24 Abril 2011 | 00h00

Chuvas intensas provocam quedas de árvores ou de galhos e a concessionária chegou mesmo a firmar, em dezembro de 2010, um acordo com a Prefeitura de São Paulo para acelerar as podas. Os resultados não são conhecidos, mas o problema não pode ser atribuído somente a esse fator. "O que acontece é um somatório de eventos, desde a queda de árvore até a falta de manutenção da Eletropaulo", como disse ao Estado o engenheiro Reinaldo Lopes, professor da FEI. Ele explicou que normalmente, quando um galho de árvore bate na rede elétrica, sendo o fio de cima desencapado, há um curto-circuito, e os sistemas de proteção cortam o fornecimento de energia. Mas não se trata de deficiência de tecnologia ou de obsolescência dos equipamentos, mas de uma questão de descaso. Há problemas até de vedação nos transformadores para evitar a entrada de água. "É preciso uma manutenção preventiva eficiente. Não apenas uma ação corretiva, como é hoje", como disse o professor. Os números lhe dão razão: 14% das panes no sistema elétrico paulistano são causadas por falhas em equipamentos.

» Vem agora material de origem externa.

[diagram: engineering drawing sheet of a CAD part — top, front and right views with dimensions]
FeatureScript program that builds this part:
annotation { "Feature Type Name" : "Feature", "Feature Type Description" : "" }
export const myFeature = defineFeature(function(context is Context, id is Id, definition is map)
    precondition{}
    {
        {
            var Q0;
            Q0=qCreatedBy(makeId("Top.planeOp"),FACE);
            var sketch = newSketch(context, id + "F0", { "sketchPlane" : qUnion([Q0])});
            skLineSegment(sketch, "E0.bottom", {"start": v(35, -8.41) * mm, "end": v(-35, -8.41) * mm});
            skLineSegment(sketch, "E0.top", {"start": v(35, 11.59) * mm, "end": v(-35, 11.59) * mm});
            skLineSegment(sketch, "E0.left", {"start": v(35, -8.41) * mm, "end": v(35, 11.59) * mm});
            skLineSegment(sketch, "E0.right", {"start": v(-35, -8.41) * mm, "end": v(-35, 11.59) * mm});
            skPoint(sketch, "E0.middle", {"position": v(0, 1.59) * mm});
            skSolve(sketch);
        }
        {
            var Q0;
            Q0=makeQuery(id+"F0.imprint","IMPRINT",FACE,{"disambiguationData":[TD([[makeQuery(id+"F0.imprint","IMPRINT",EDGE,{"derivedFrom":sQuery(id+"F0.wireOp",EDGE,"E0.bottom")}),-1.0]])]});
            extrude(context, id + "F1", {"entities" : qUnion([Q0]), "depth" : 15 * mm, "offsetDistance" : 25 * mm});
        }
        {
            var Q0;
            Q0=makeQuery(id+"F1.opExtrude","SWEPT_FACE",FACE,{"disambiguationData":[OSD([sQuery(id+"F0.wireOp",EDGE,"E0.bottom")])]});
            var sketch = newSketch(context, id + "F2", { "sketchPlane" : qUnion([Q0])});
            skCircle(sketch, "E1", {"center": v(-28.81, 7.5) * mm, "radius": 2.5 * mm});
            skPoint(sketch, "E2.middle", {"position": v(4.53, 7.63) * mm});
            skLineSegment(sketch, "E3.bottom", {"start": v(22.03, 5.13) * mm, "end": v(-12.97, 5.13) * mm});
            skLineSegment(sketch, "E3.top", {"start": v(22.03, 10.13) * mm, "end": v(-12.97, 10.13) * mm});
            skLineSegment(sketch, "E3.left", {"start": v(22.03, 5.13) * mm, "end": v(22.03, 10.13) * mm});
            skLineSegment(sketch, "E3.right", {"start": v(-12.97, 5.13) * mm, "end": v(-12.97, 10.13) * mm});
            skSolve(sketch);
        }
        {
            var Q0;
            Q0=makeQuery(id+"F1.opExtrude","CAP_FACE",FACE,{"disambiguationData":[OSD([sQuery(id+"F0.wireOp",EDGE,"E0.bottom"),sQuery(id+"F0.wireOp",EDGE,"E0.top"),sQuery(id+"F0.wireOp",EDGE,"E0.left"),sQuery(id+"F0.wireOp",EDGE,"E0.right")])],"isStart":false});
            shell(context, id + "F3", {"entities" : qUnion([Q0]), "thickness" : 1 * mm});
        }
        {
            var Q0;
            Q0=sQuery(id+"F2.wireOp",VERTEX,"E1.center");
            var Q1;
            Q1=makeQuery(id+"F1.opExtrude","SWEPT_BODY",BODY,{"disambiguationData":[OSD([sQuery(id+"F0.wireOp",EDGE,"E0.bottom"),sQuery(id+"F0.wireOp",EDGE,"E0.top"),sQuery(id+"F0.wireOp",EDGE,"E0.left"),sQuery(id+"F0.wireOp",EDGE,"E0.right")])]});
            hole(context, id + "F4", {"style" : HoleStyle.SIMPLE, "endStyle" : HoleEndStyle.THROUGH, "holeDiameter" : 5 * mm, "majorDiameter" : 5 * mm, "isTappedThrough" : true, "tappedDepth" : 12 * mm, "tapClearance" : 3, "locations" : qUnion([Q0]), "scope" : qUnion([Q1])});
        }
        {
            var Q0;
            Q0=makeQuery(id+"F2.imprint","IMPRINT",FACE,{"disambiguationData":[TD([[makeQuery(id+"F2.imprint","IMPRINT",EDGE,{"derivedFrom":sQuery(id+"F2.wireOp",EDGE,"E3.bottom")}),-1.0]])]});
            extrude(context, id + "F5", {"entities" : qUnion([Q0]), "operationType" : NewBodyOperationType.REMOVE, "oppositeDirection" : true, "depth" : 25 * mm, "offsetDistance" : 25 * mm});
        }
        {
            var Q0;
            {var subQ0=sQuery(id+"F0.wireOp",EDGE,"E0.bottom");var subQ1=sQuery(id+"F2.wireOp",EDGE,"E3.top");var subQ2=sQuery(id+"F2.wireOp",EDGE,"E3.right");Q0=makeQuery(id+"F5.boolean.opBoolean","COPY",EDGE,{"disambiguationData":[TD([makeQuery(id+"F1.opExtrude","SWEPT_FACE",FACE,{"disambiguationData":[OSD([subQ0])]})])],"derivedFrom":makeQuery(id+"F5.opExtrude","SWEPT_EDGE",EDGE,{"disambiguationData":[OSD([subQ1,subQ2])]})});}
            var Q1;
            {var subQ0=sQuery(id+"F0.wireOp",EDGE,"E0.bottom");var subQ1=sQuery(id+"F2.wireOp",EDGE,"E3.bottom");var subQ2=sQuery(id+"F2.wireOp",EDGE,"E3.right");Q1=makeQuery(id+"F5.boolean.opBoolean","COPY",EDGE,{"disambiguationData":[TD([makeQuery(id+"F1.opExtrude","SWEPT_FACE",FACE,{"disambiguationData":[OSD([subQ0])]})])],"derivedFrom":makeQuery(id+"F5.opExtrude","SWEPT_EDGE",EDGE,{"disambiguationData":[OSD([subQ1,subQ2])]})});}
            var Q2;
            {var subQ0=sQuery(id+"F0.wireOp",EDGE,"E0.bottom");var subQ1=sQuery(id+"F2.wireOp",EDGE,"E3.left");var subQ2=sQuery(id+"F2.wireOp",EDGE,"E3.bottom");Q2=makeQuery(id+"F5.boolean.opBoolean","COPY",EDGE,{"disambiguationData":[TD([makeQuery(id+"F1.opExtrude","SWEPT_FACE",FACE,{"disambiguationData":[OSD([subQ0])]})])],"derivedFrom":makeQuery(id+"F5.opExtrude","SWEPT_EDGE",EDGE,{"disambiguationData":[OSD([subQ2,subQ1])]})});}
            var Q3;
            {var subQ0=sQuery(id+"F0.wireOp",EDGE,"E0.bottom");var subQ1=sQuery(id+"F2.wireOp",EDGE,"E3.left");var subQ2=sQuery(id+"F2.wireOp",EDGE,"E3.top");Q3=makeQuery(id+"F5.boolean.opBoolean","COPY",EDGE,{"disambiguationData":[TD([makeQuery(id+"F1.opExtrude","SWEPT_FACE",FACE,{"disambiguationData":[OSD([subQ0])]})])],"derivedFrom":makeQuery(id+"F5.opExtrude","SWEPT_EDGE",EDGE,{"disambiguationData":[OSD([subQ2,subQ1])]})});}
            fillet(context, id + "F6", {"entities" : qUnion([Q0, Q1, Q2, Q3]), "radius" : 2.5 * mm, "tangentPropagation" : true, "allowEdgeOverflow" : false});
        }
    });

A concessionária se escuda em parâmetros da Agência Nacional de Energia Elétrica (Aneel), que não primam pelo rigor. Segundo a AES Eletropaulo, nos três primeiros meses de 2011, a região que atende ficou 9,9 horas sem luz, um período menor que as 12,7 horas às escuras no primeiro trimestre do ano passado. A empresa menciona ainda o fato de que, entre as 55 grandes concessionárias de energia do País, ela ficou em terceiro lugar no ranking das companhias com menores frequências de quedas de energia.

Isso não quer dizer que a situação na Grande São Paulo seja boa, mas apenas que é menos pior que em outras regiões do País. O que se verifica hoje na prática é que cada vez maior número de prédios de empresas e edifícios residenciais vêm sendo obrigados a recorrer à instalação de geradores de eletricidade movidos a diesel, em prejuízo não só do bolso do consumidor, mas do meio ambiente. É recomendável que hospitais, escolas, indústrias e empresas que não podem dispensar o trabalho noturno contem com equipamentos de backup para o caso de falha no fornecimento de eletricidade. Isso que deveria ser uma exceção está a caminho de tornar-se uma regra.

Sim, o consumidor tem o direito de pedir reembolso por perdas, no caso de interrupção de serviços essenciais ou danos em eletrodomésticos, computadores, etc. Mas, frequentemente, os usuários se intimidam com a burocracia e deixam tudo por isso mesmo.

A Arsesp já multou no passado a AES Eletropaulo em R$ 23 milhões, dos quais só R$ 7,8 milhões foram pagos, estando o restante em fase de recurso. O que chama a atenção é que, apesar do aumento espetacular do número de reclamações de consumidores, a agência reguladora paulista ainda não multou, neste ano, em nem um centavo, a concessionária.